● **Source text**
Step 1: Understand the question.
A circular coil of area $A$ carries a current that makes a magnetic field $B$ at its centre. We must find the coil's magnetic moment, written using $B$, $A$, and constants.
Step 2: Write the three basic facts.
The field at the centre of a circular loop is $B = \dfrac{\mu_0 I}{2R}$. The area is $A = \pi R^2$. The magnetic moment is $M = I A$.
Step 3: Get the radius from the area.
From $A = \pi R^2$:
\[ R = \sqrt{\frac{A}{\pi}} = \frac{A^{1/2}}{\pi^{1/2}} \]
Step 4: Find the current.

● **Prompt A**
In the coil magnetic moment solution, what expression gives the magnetic field at the center of a circular loop?
● **Prompt B**
Pick up the worked solution for the coil's magnetic moment after its final line and carry it forward.

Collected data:
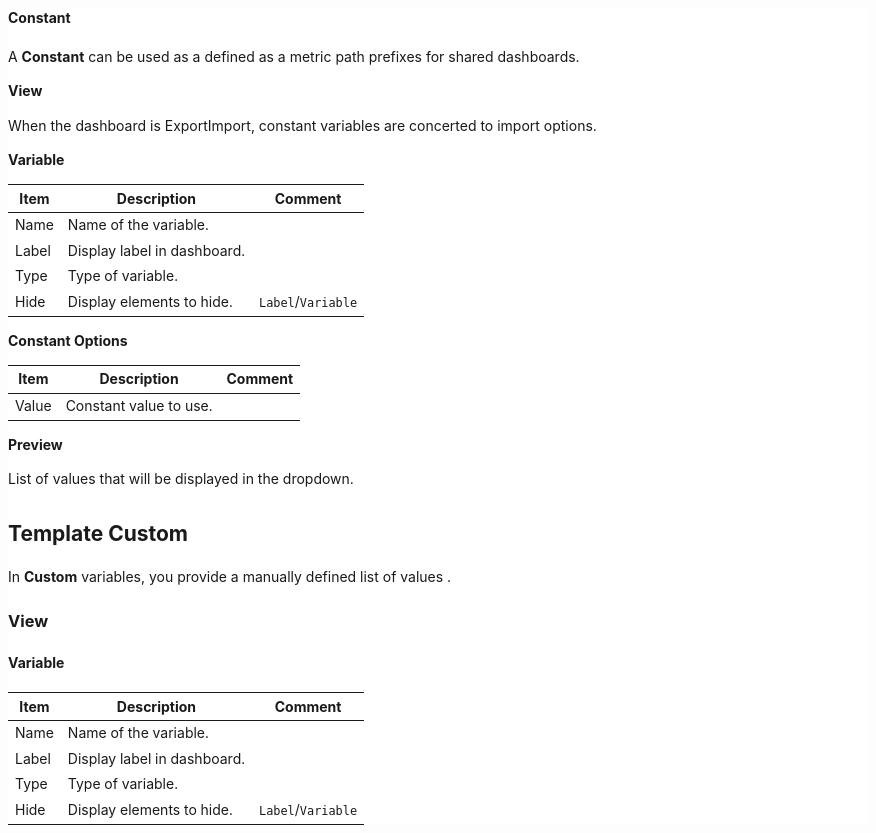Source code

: #### Constant <a href="#usingtheapicapanelsdashboards-constant.1" id="usingtheapicapanelsdashboards-constant.1"></a>

A **Constant** can be used as a defined as a metric path prefixes for shared dashboards.

**View**

When the dashboard is ExportImport, constant variables are concerted to import options.

**Variable**



| Item  | Description                 | Comment            |
| ----- | --------------------------- | ------------------ |
| Name  | Name of the variable.       |                    |
| Label | Display label in dashboard. |                    |
| Type  | Type of variable.           |                    |
| Hide  | Display elements to hide.   | `Label`/`Variable` |

**Constant Options**



| Item  | Description            | Comment |
| ----- | ---------------------- | ------- |
| Value | Constant value to use. |         |

**Preview**



List of values that will be displayed in the dropdown.

## Template Custom <a href="#usingtheapicapanelsdashboards-templatecustom" id="usingtheapicapanelsdashboards-templatecustom"></a>

In **Custom** variables, you provide a manually defined list of values .

### View <a href="#usingtheapicapanelsdashboards-view.11" id="usingtheapicapanelsdashboards-view.11"></a>

#### Variable <a href="#usingtheapicapanelsdashboards-variable.1" id="usingtheapicapanelsdashboards-variable.1"></a>



| Item  | Description                 | Comment            |
| ----- | --------------------------- | ------------------ |
| Name  | Name of the variable.       |                    |
| Label | Display label in dashboard. |                    |
| Type  | Type of variable.           |                    |
| Hide  | Display elements to hide.   | `Label`/`Variable` |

● **Written response A**
$B = \dfrac{\mu_0 I}{2R}$

● **Written response B**
Put this $R$ into the field formula and solve for $I$:
\[ B = \frac{\mu_0 I}{2R} = \frac{\mu_0 I\,\pi^{1/2}}{2A^{1/2}} \]
So:
\[ I = \frac{2B A^{1/2}}{\mu_0\,\pi^{1/2}} \]
Step 5: Find the magnetic moment.
Multiply the current by the area:
\[ M = I A = \frac{2B A^{1/2}}{\mu_0\,\pi^{1/2}}\times A \]
Step 6: Combine the area powers.
Since $A^{1/2}\times A = A^{3/2}$:
\[ M = \frac{2B A^{3/2}}{\mu_0\,\pi^{1/2}} \]
This matches option (1).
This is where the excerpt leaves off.